Да-а-а... Как круто все с ними заверчено...  :Biggrin:

----------


## [RUS] MK

А фотка кабины у кого-нить есть? Я тогда свою модельку переделаю :Rolleyes: -тем более, что внешних отличий нет.

----------


## F74

> А фотка кабины у кого-нить есть? Я тогда свою модельку переделаю-тем более, что внешних отличий нет.


Добавь второе стекло на ИЛС. Индикаторы все равно не светятся  :Smile:

----------


## AC

> А фотка кабины у кого-нить есть? Я тогда свою модельку переделаю  - тем более, что внешних отличий нет.


См. здесь:
http://forum.keypublishing.co.uk/sho...70&postcount=7

----------


## [RUS] MK

> См. здесь:
> http://forum.keypublishing.co.uk/sho...70&postcount=7


Я вообще-то про Су-24М2 говорил, но и за эту фотку тоже спасибо! :Smile:

----------


## andrew_78

> Вот 54 "красный" - как раз из Липецка


Это машина 929 ГЛИЦ. Ранее шпротавский борт.

----------


## F74

> Это машина 929 ГЛИЦ. Ранее шпротавский борт.


Борт сейчас липецкий, пришел с АРЗ весной этого года, номер наносили в ЦБП.

----------


## andrew_78

> Борт сейчас липецкий, пришел с АРЗ весной этого года, номер наносили в ЦБП.


Позволю себе усомниться. Во всяком случае пока не увижу фото, свидетельствующее об обратном (т.е. к приписке ЦБП).

P.S. Все борта в этой группе в линейке на МАКСе (август 2007) прилетели с Владимировки.

----------


## AC

> P.S. Все борта в этой группе в линейке на МАКСе (август 2007) прилетели с Владимировки.

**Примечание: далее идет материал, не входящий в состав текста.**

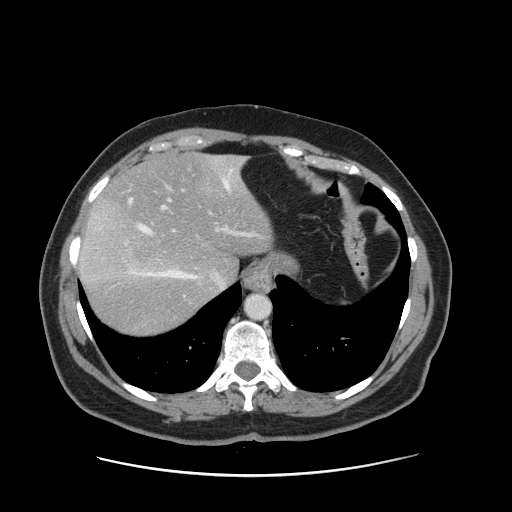
Contrast-enhanced abdominal CT, one axial slice; slice 121 of 161 in the series (ordered by position); 120 kVp; intravenous contrast given; soft-tissue window (W 400 / L 40 HU); 2.5 mm slice thickness; 512 × 512 image matrix. Case-level facts recorded for this patient, not image findings: patient: male, age 66 years at operation; diagnosis: colorectal cancer liver metastases, imaged before liver resection; multiple liver metastases: no; largest metastasis: 2.5 cm; disease in both lobes: no.
Structures marked on this image (outlined manually by an expert reader):
- hepatic veins: bounding box <128,158,244,289> (left, top, right, bottom; pixels)
- liver: <79,155,273,337>
- planned liver remnant (the part of the liver to remain after resection): <96,154,272,280>
- portal vein (with intrahepatic branches): <160,188,258,237>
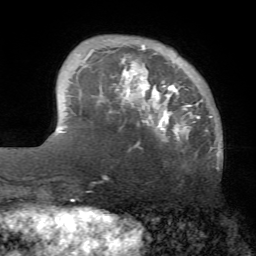
Breast MRI (dynamic contrast-enhanced), one axial slice; slice 14 of 72 in the series (ordered by position); cropped to one breast; dynamic contrast-enhanced series, time point 2 of 7 at this slice position (early post-contrast); 1.5 T; TE 4.2 ms, TR 8.7 ms; 2.2 mm slice thickness; 256 × 256 image matrix. Female patient.
Outlined on this slice (semi-automatic segmentation, software-assisted and operator-edited):
- enhancing-tissue mask used for the functional tumour volume (all voxels passing the contrast-enhancement thresholds inside the analysis volume; usually the tumour): bounding box (x1, y1, x2, y2) in pixels: (81, 44, 213, 147)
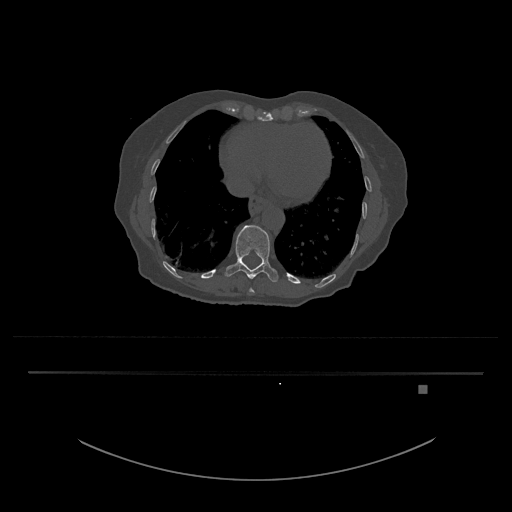
CT including the spine, one axial slice. Position 670 of 797 along the scan axis. Reconstruction kernel Br40s/3. 120 kVp. Bone window (W 1800 / L 400 HU). 0.5 mm slice thickness. 512 × 512 image matrix, field of view 500 × 500 mm. Patient: female, 57 years. From the clinical record (not read from this slice): primary cancer: cervical.
Annotated regions visible in this slice (semi-automatic segmentation, software-assisted and operator-edited):
- T10 vertebra: box from (x=249, y=288) to (x=255, y=293) px
- T11 vertebra: (x=225, y=225)–(x=279, y=282)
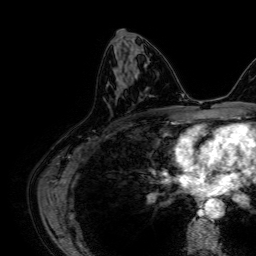
Breast MRI, one axial slice; slice 34 of 64 in the series (ordered by position); cropped to one breast; dynamic contrast-enhanced series, time point 2 of 7 at this slice position (early post-contrast); 1.5 T; TE 2.6 ms, TR 5.2 ms; 2.5 mm slice thickness; 256 × 256 image matrix, field of view 230 × 230 mm. Female patient.
Structures marked on this image (semi-automatic segmentation, software-assisted and operator-edited):
- enhancing-tissue mask used for the functional tumour volume (all voxels passing the contrast-enhancement thresholds inside the analysis volume; usually the tumour): box from (x=115, y=64) to (x=122, y=78) px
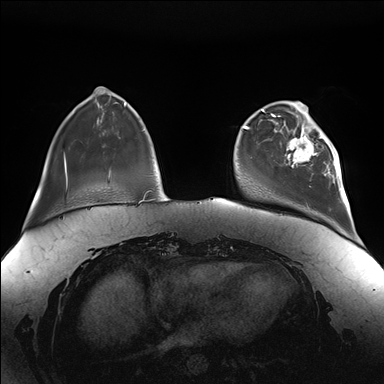
Breast MRI (dynamic contrast-enhanced), one axial slice. Slice 36 of 176 in the series (ordered by position). Dynamic contrast-enhanced series, time point 2 of 7 at this slice position (early post-contrast). 1.5 T. TE 1.5 ms, TR 4.1 ms. 1.1 mm slice thickness. 384 × 384 image matrix, field of view 380 × 380 mm. Female patient.
Outlined on this slice (semi-automatic segmentation, software-assisted and operator-edited):
- enhancing-tissue mask used for the functional tumour volume (all voxels passing the contrast-enhancement thresholds inside the analysis volume; usually the tumour): bounding box (x1, y1, x2, y2) in pixels: (285, 111, 344, 189)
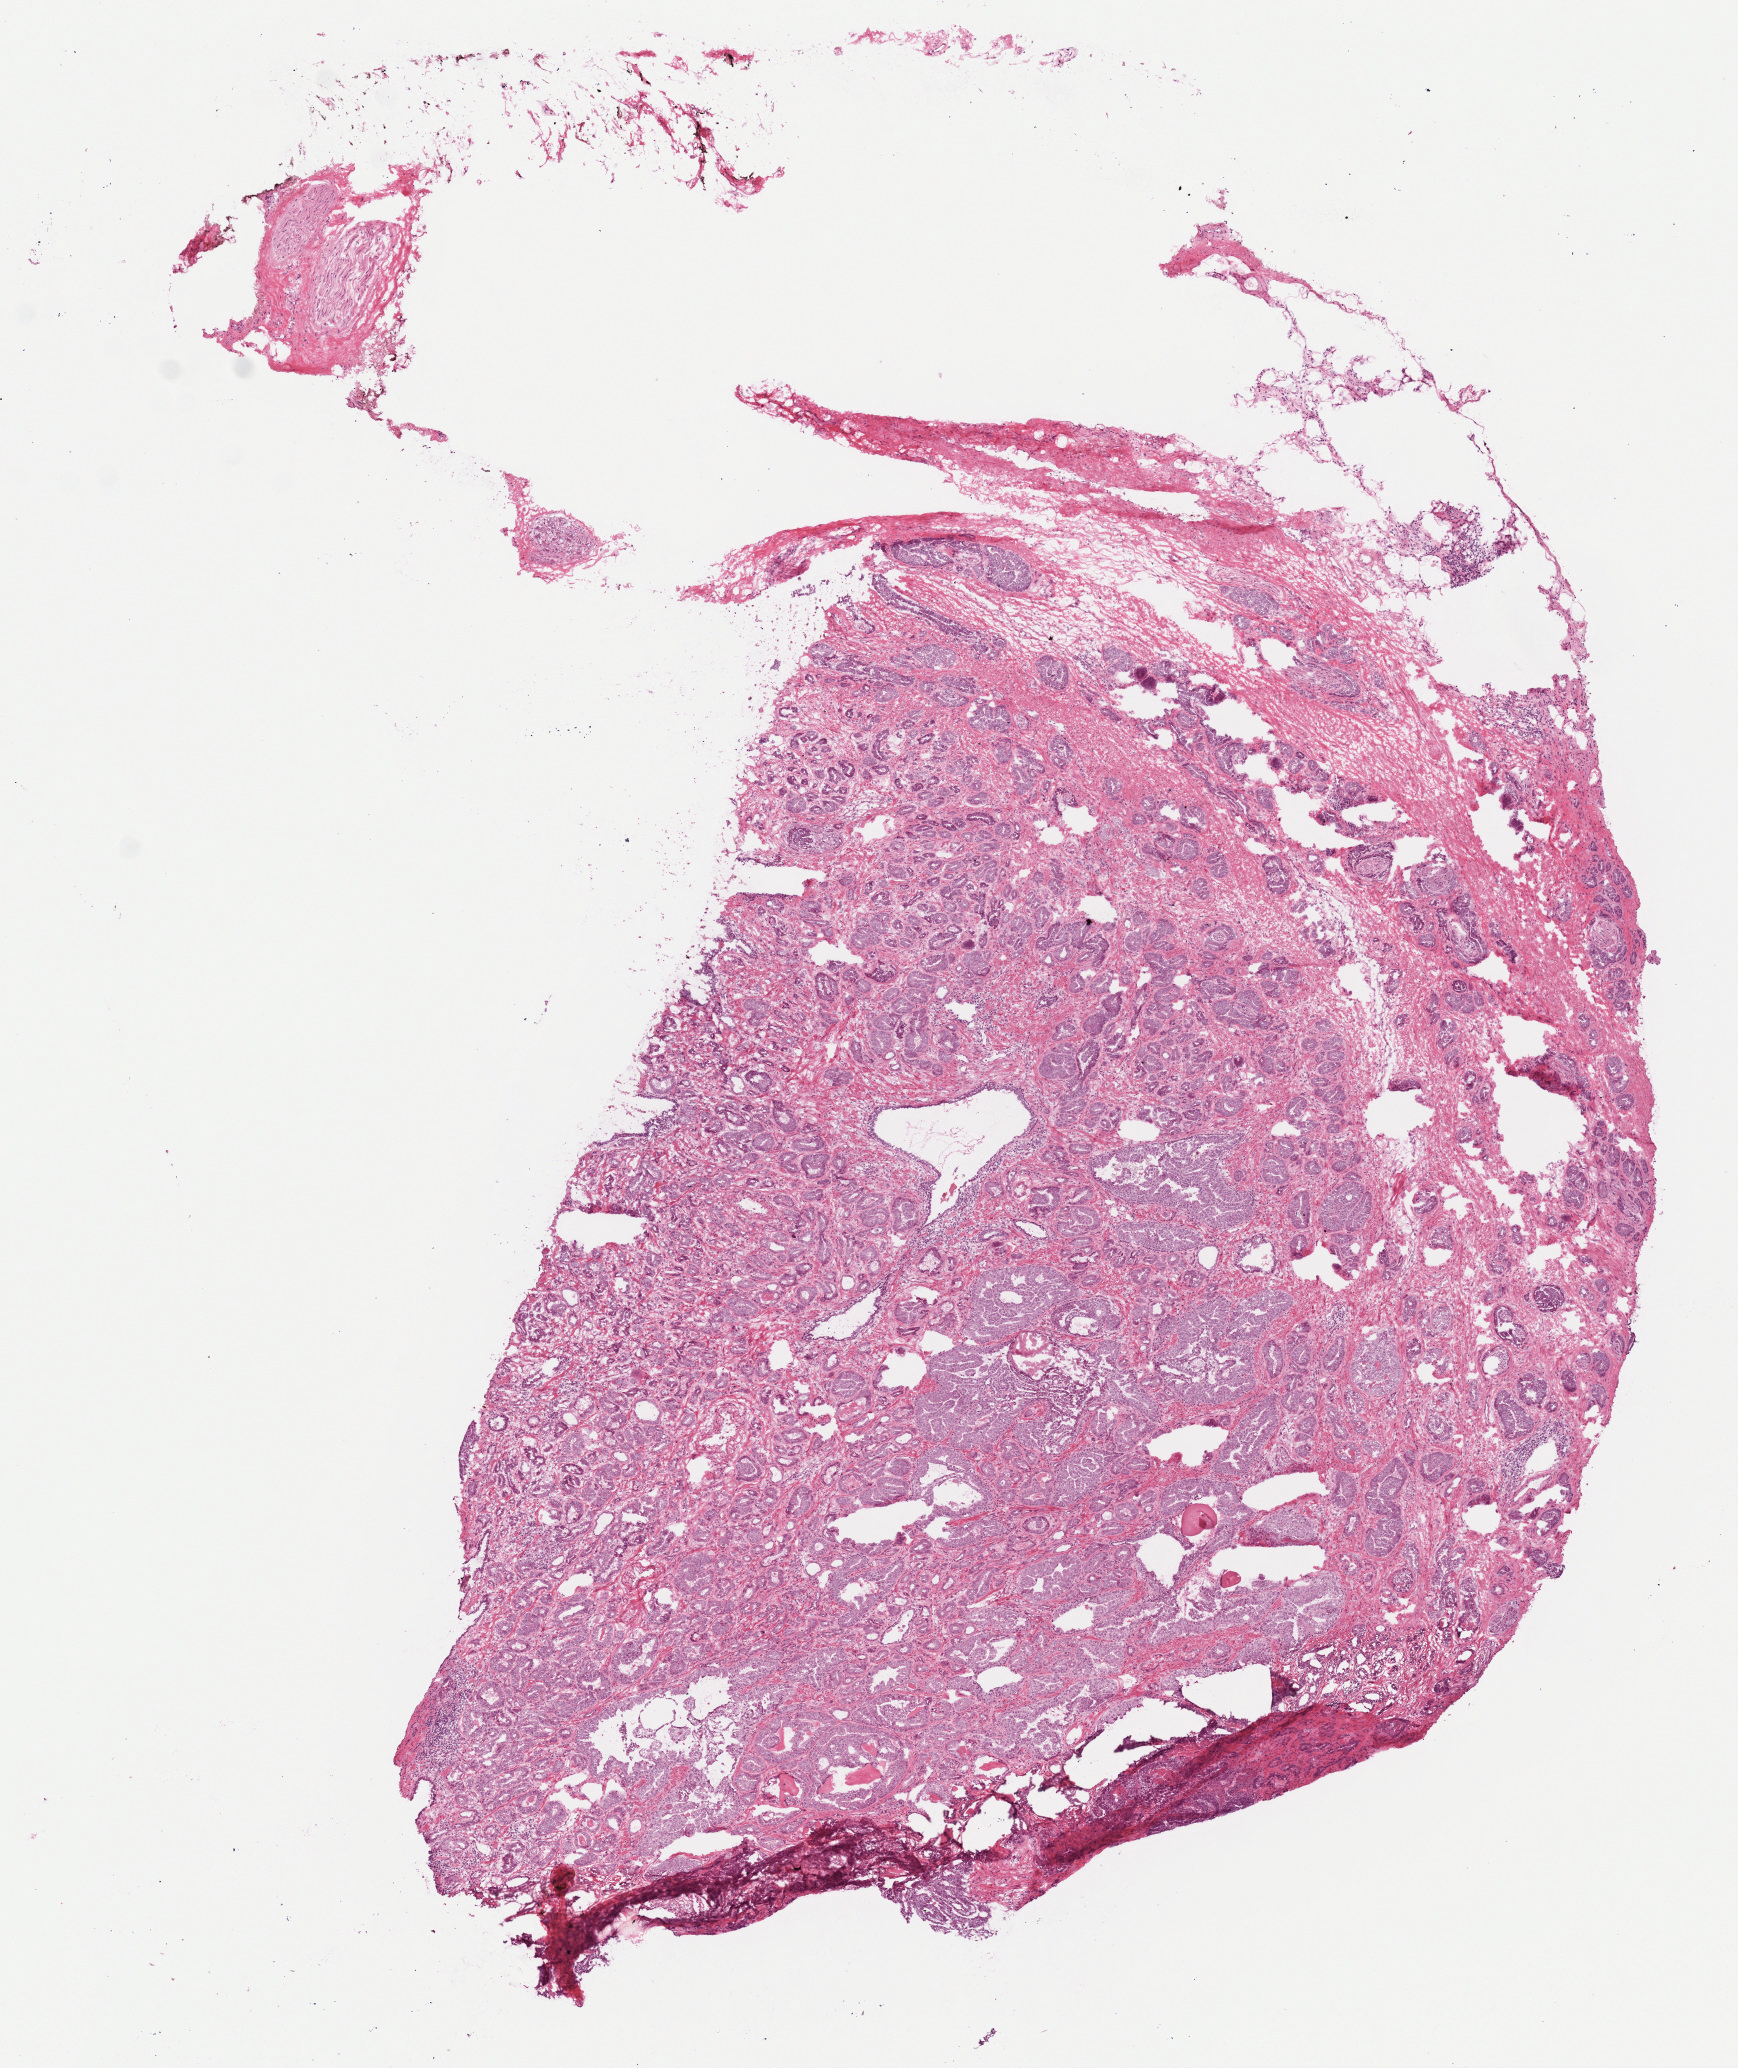
Whole-slide histology image, Hematoxylin and eosin (H&E) stained, a low-resolution overview of the entire scanned area, about 7.0 x 8.3 mm; frozen section; sample: primary tumour, prostate. Male patient; age at initial diagnosis 64 years. Gleason score: 7 (3+4). Composition of this section per pathologist review: tumour cells 80%, tumour nuclei 85%, normal cells 5%, stromal cells 15%, necrosis 0%. Infiltration values recorded for this section: lymphocyte infiltration 0%, monocyte infiltration 0%, neutrophil infiltration 0%.
* lymph nodes positive (case pathology): 0 of 3 examined
* diagnosis: Adenocarcinoma, NOS (prostate gland)
* laterality: bilateral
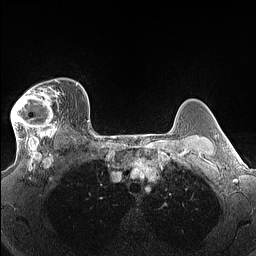
Breast MRI (dynamic contrast-enhanced), one axial slice; dynamic contrast-enhanced series, time point 2 of 7 at this slice position (early post-contrast); 1.5 T; TE 1.4 ms, TR 5 ms; 256 × 256 image matrix, field of view 300 × 300 mm. Female patient.
Annotated regions visible in this slice (semi-automatic segmentation, software-assisted and operator-edited):
- enhancing-tissue mask used for the functional tumour volume (all voxels passing the contrast-enhancement thresholds inside the analysis volume; usually the tumour): box from (x=11, y=80) to (x=60, y=140) px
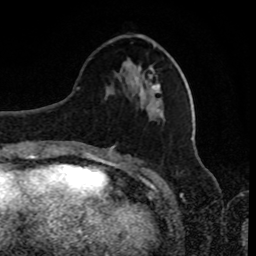
Breast MRI, one axial slice; slice 31 of 80 in the series (ordered by position); cropped to one breast; dynamic contrast-enhanced series, time point 2 of 8 at this slice position (early post-contrast); 1.5 T; TE 4.2 ms, TR 7 ms; 2 mm slice thickness; 256 × 256 image matrix. Female patient.
Annotated regions visible in this slice (semi-automatically segmented with operator editing):
- enhancing-tissue mask used for the functional tumour volume (all voxels passing the contrast-enhancement thresholds inside the analysis volume; usually the tumour): bounding box [x1, y1, x2, y2] px = [135, 68, 152, 80]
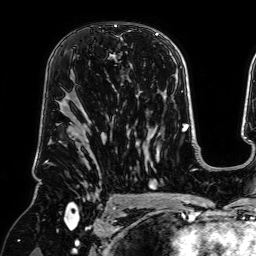
Breast MRI (dynamic contrast-enhanced), one axial slice. Cropped to one breast. Dynamic contrast-enhanced series, time point 2 of 7 at this slice position (early post-contrast). 1.5 T. TE 2.6 ms, TR 5.2 ms. 2.5 mm slice thickness. 256 × 256 image matrix. Female patient.
Structures marked on this image (semi-automatic segmentation, software-assisted and operator-edited):
- enhancing-tissue mask used for the functional tumour volume (all voxels passing the contrast-enhancement thresholds inside the analysis volume; usually the tumour): bounding box <71,26,131,87> (left, top, right, bottom; pixels)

Имеются в виду Су-25СМ и Су-25УБМ?

----------


## andrew_78

> Имеются в виду Су-25СМ и Су-25УБМ?


А также Су-27СМ и Су-34.

----------


## AC

> А также Су-27СМ и Су-34.


Хм-м-м... И Су-27СМ "06 красный" тоже с Ахтубы?
Так это...
http://www.airliners.net/open.file/1264760/L/
http://www.airliners.net/open.file/1303201/L/
...и это:
http://www.foxbat.ru/maks/lipetsk200...lipetsk2006176
http://www.missiles.ru/_foto/4CBPiPLS-2007/IMG_3471.jpg
http://www.missiles.ru/_foto/4CBPiPLS-2007/IMG_3489.jpg
http://www.missiles.ru/_foto/Lipetsk-2005/02_63.jpg
http://mysite.wanadoo-members.co.uk/.../day_02_63.jpg
...разные машины?
Липецкие фото взяты отсюда:
http://www.foxbat.ru/maks/lipetsk200...tsk2006_01.htm
http://www.missiles.ru/foto_4CBPiPLS-2007.htm
http://www.missiles.ru/foto_Lipetsk-2005.htm
http://mysite.wanadoo-members.co.uk/...005_day02.html

----------


## F74

> А также Су-27СМ и Су-34.


НА МАКС-2007 были- Су-34- ахтубинский. Су-24М2, Су-25СМ и Су-27СМ- из Липецка. Фото у меня нет, желания доказывать истину с пеной у рта- тоже. Кто хочет, может поверить на слово.

----------


## AndyK

Представленный на нонешнем МАКС-е Су-25СМ №87 есть перекрашенный и перенумерованный первый СМ борт 33.

----------


## andrew_78

> Хм-м-м... И Су-27СМ "06 красный" тоже с Ахтубы?
> Так это... и это: ...разные машины?


Честно говоря не знаю. Хотя если машина только-только (в конце 2003 года) доработана в СМ, зачем ее еще раз снова красить на заводе? Так что думаю - разные.

----------


## andrew_78

> ...желания доказывать истину с пеной у рта- тоже.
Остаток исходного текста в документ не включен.